Much of Starfield's ambitious storytelling is reliant on just that: understanding human nature. Because the team is creating a universe you can live in — not just a two-hour story — questions of how the denizens of this massive universe live and think matter.
Take religion, for example. How has humanity's journey to the stars affected their feelings about God? In Starfield, there are two competing schools of thought. Sanctum Universum adherents believe space travel has brought humans closer to God. And The Enlightened are atheists who believe in a doctrine of humanism.
Much of the theological text for the Sanctum Universum was actually written by a former Bethesda employee, Shane Liesegang, who is now studying to be a Jesuit priest. Pagliarulo recalls that the religious doctrine in the game was so convincing, when Howard looked it over he was concerned it was plagiarized.
With so much attention paid to existential thought, it follows that for Pagliarulo, his work has prompted personal reflection.
"When you look at a model of the universe, and all the galaxies, and then you feel so insignificant — but then you look at your life and how significant you are to the people that you love..." — Pagliarulo searches for a definitive end to that thought, but doesn't quite find one —"...it puts things into an interesting perspective."
A rare miss followed by a big swing
Back on Earth, how players respond to this ambitious story will have real consequences for Microsoft and Bethesda. Both have something to prove with Starfield.

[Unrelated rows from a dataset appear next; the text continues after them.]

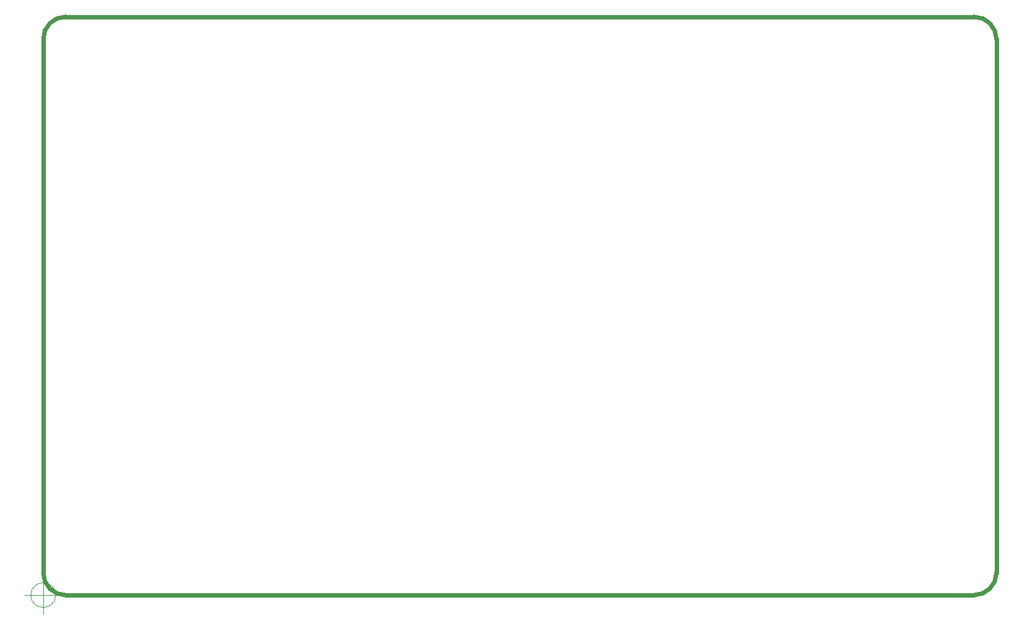
<source format=gm1>
G04 #@! TF.GenerationSoftware,KiCad,Pcbnew,(5.1.5)-3*
G04 #@! TF.CreationDate,2019-12-27T15:31:14+09:00*
G04 #@! TF.ProjectId,NTS-1_CustomPanel,4e54532d-315f-4437-9573-746f6d50616e,A*
G04 #@! TF.SameCoordinates,Original*
G04 #@! TF.FileFunction,Profile,NP*
%FSLAX46Y46*%
G04 Gerber Fmt 4.6, Leading zero omitted, Abs format (unit mm)*
G04 Created by KiCad (PCBNEW (5.1.5)-3) date 2019-12-27 15:31:14*
%MOMM*%
%LPD*%
G04 APERTURE LIST*
%ADD10C,0.600000*%
%ADD11C,0.100000*%
G04 APERTURE END LIST*
D10*
X103000000Y-150000000D02*
G75*
G02X100000000Y-147000000I0J3000000D01*
G01*
D11*
X101666666Y-150000000D02*
G75*
G03X101666666Y-150000000I-1666666J0D01*
G01*
X97500000Y-150000000D02*
X102500000Y-150000000D01*
X100000000Y-147500000D02*
X100000000Y-152500000D01*
D10*
X225500000Y-72000000D02*
G75*
G02X228500000Y-75000000I0J-3000000D01*
G01*
X100000000Y-75000000D02*
G75*
G02X103000000Y-72000000I3000000J0D01*
G01*
X228500000Y-147000000D02*
G75*
G02X225500000Y-150000000I-3000000J0D01*
G01*
X100000000Y-147000000D02*
X100000000Y-75000000D01*
X103004353Y-72000000D02*
X225500000Y-72000000D01*
X103000000Y-150000000D02*
X225499480Y-150000000D01*
X228500000Y-146995620D02*
X228500000Y-75000000D01*
M02*

</source>
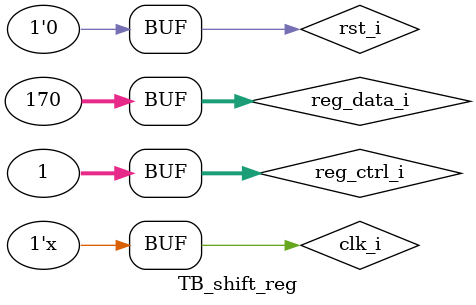
<source format=sv>
`timescale 1ns / 1ps

module TB_shift_reg();


    parameter N      = 8,
              PERIOD = 50;
    

    
    logic             clk_i;
    logic             rst_i;
    logic             MISO_i;
    logic  [31: 0]    reg_ctrl_i;
    logic  [31: 0]    reg_data_i;
       
    logic            MOSI_o;
    logic            WR2_ctrl_o;
    logic            WR2_data_o;
    logic [5:  0]    addr_o;
    logic [31: 0]    reg_ctrl_o;
    logic [31: 0]    reg_data_o;
    
    
    
    Top_SPI_Master DUT_TSPIM
    (
        .clk_i          (clk_i),
        .rst_i          (rst_i),
        .MISO_i         (~MOSI_o),
        .reg_ctrl_i     (reg_ctrl_i),
        .reg_data_i     (reg_data_i),
        .MOSI_o         (MOSI_o),
        .WR2_ctrl_o     (WR2_ctrl_o),
        .WR2_data_o     (WR2_data_o),
        .addr_o         (addr_o),
        .reg_ctrl_o     (reg_ctrl_o),
        .reg_data_o     (reg_data_o)
    );
    
    always #PERIOD clk_i=~clk_i;
    
    initial  begin
    
        clk_i = 1'b1;
        rst_i = 1'b1;
        #(PERIOD*2);
        rst_i = 1'b0;
        reg_ctrl_i = 32'b000000_0000000000_000_000000000_0_0_0_1;
        reg_data_i = 32'h0000AA;
        
    end
    
    
     


endmodule

</source>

Bethesda's last big release, Fallout 76, was panned by players when it was released in 2018. While the community generally agrees the game is better now, it was a rare miss from the company.
Microsoft, meanwhile, purchased Bethesda for $7.5 billion in 2021. It expects Starfield to be a hit.
"Games like Starfield only come along every couple of years," Xbox chief marketing officer Jerret West told GamesIndustry.biz. Microsoft is hoping the game draws new players to its Game Pass subscription service, looping them into the Xbox ecosystem.
The game is out now in early access, and the initial critical response has been positive. But in the world of video games, narratives can change fast, and fans are quick to turn on developers. And this game is a big swing for Bethesda – a bigger story than they've ever told that comes with an inherent risk: What if it's too sprawling and ambitious for players to grab onto?
"I wouldn't say I worry about it," Howard responds. "I do think the ending of the game might be a little controversial. We ask a lot of questions. We don't provide a lot of answers. Because I think we want a lot of those answers to be in you."